La figure de l’intellectuel français de gauche s’inscrit dans une tradition anticapitaliste et révolutionnaire. Pour elle, nos démocraties libérales ont à peu près tous les défauts et sont coupables de tous les malheurs, y compris les revenus souvent limites des intellectuels, ce qui alimente leur ressentiment. Il convient donc de « changer de système ». Pour les intellectuels, il est par exemple impensable que des solutions au réchauffement climatique existent dans un cadre capitaliste et il est encore plus impensable que la France soit, dans ce domaine, un bon élève. C’est pourtant bien le cas.
Cette « civilisation de la peur » – titre de votre livre – occulte, dites-vous, de réels progrès et des raisons objectives de croire en l’avenir. À quoi pensez-vous en particulier ?
Dans le domaine de la santé, les progrès sont exponentiels. Nous avons de solides raisons de penser qu’en 2050 mourir du cancer sera exceptionnel. On entend souvent que l’intelligence artificielle fait courir un risque existentiel à l’humanité. Quelle blague. La réalité de l’IA, c’est que, dans la santé par exemple, elle nous aide déjà énormément. Dans le domaine de l’environnement, les progrès sont plus rapides que ce qui était anticipé. Par exemple, le coût de production de l’électricité photovoltaïque est en chute libre. Dans le domaine géopolitique enfin, les valeurs des Lumières de démocraties et de libertés trouvent des défenseurs d’un courage immense, en Ukraine ou en Iran par exemple.
Ne craignez-vous pas d’être taxé de naïf, ou d’optimiste béat, à l’heure où les guerres font de nouveau rage dans le monde ?

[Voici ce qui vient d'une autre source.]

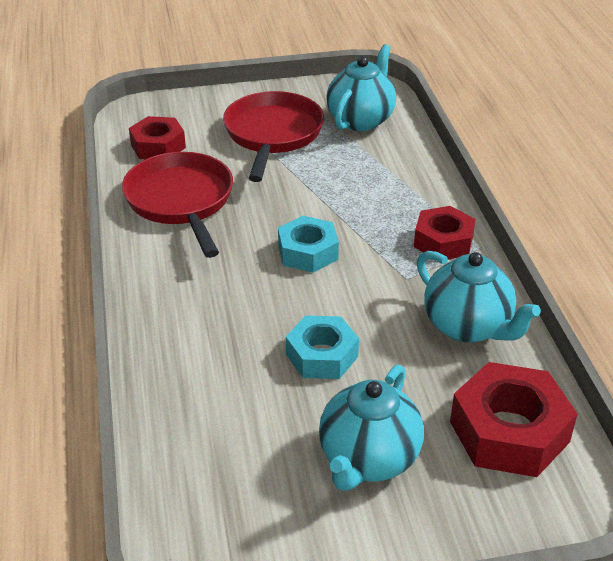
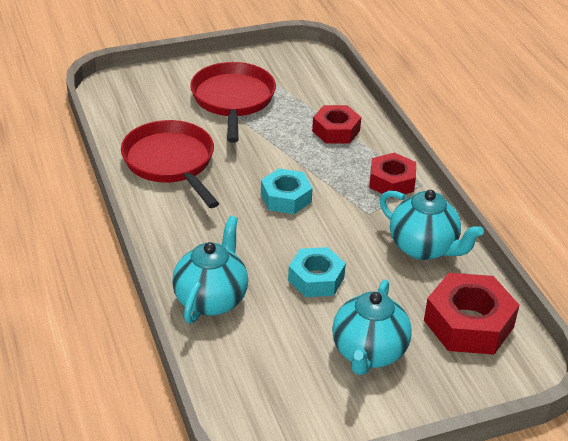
camera: 10 degrees left, 0 degrees up
(158, 146) = (138, 116): red nut -> red nut (336, 131)
(361, 119) = (304, 82): turquoise teapot -> turquoise teapot (211, 299)

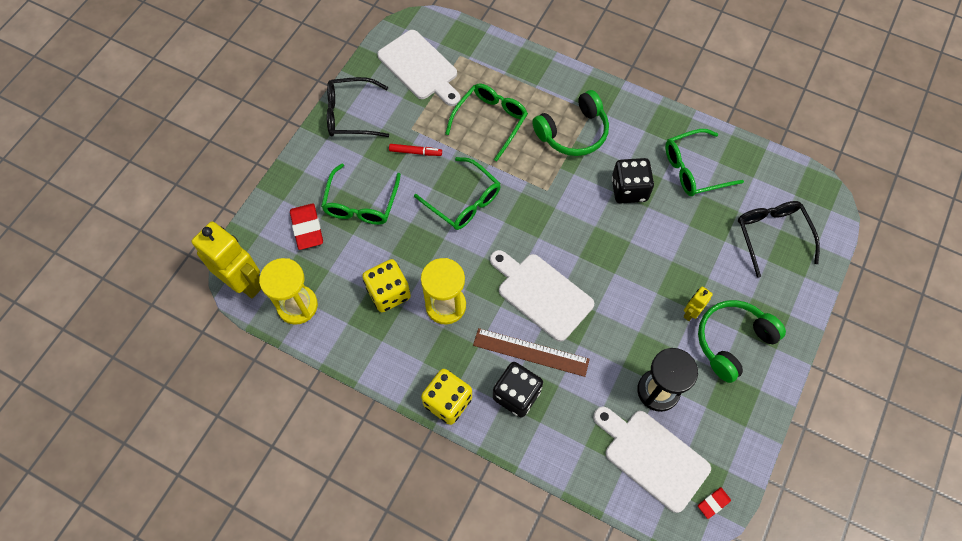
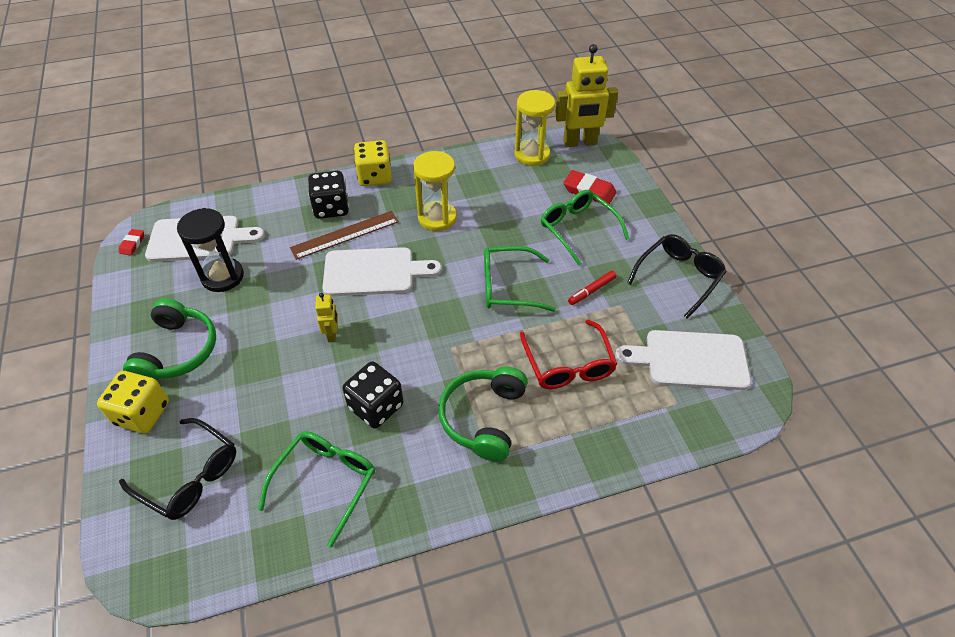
camera: 135 degrees right, 15 degrees down
(388, 293) = (485, 198): yellow dice -> yellow dice (142, 414)
(490, 121) = (568, 365): green glasses -> red glasses
(690, 312) = (232, 346): yellow robot -> yellow robot (332, 334)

Certainement pas. Je ne suis ni naïf ni optimiste et je considère que le réarmement militaire de l’Europe et la lutte contre l’islamisme, qui veut détruire nos sociétés, sont des priorités. Mais je suis confiant dans la capacité des démocraties libérales à relever les défis qui se présentent à elles. Le débat public cultive le dénigrement de la France. Regardez par exemple ce qui est dit des jeux Olympiques. Les médias passent leur temps à expliquer que la France n’est pas prête. Or elle le sera. J’ajoute que non seulement nous nous dénigrons abusivement, mais nous faisons comme si les pays « illibéraux » n’avaient pas de problèmes. C’est faux. Depuis le Covid, la Chine n’est pas parvenue à relancer son économie, la Turquie souffre d’hyperinflation et l’armée russe qui devait prendre Kiev en deux jours a perdu des centaines de milliers d’hommes !
Votre livre distille des conseils pour apprendre à changer de grille de lecture. Pouvez-vous nous donner quelques exemples ? Et comment, à titre personnel, agissez-vous pour contrer ces biais de négativité ?
Il faut mettre en place une éducation de l’utilisation des médias. Tout est affaire d’équilibre. Les chaînes d’information en continu sont utiles pour s’informer. Mais il faut en faire un usage raisonné. Les réseaux sociaux ne doivent être consultés que quelques dizaines de minutes par jour. Il est très important de consulter la presse écrite, notamment les hebdomadaires qui prennent du recul et sont en France d’excellente qualité. Enfin, le plus important : rien ne remplace les livres. Voilà l’hygiène informationnelle que je m’applique. Je suis aussi un amateur de statistiques que je trouve par exemple sur un site remarquable : Our World in Data. Cela permet de prendre du recul et de relativiser les problèmes.
Cet essai à contre-courant n’est-il pas d’abord un message adressé à une jeunesse désemparée qui ne veut plus faire d’enfants ?
Absolument. Notre débat public négativement biaisé amène certaines femmes à refuser d’avoir des enfants. Raisonner comme ceci, c’est acter la défaite de l’humanité. Nous avons au contraire besoin des enfants, aujourd’hui pour donner du sens à notre action, car c’est bien pour eux que nous agissons, demain pour qu’eux-mêmes agissent pour la liberté, pour la démocratie et pour la sauvegarde d’une planète habitable.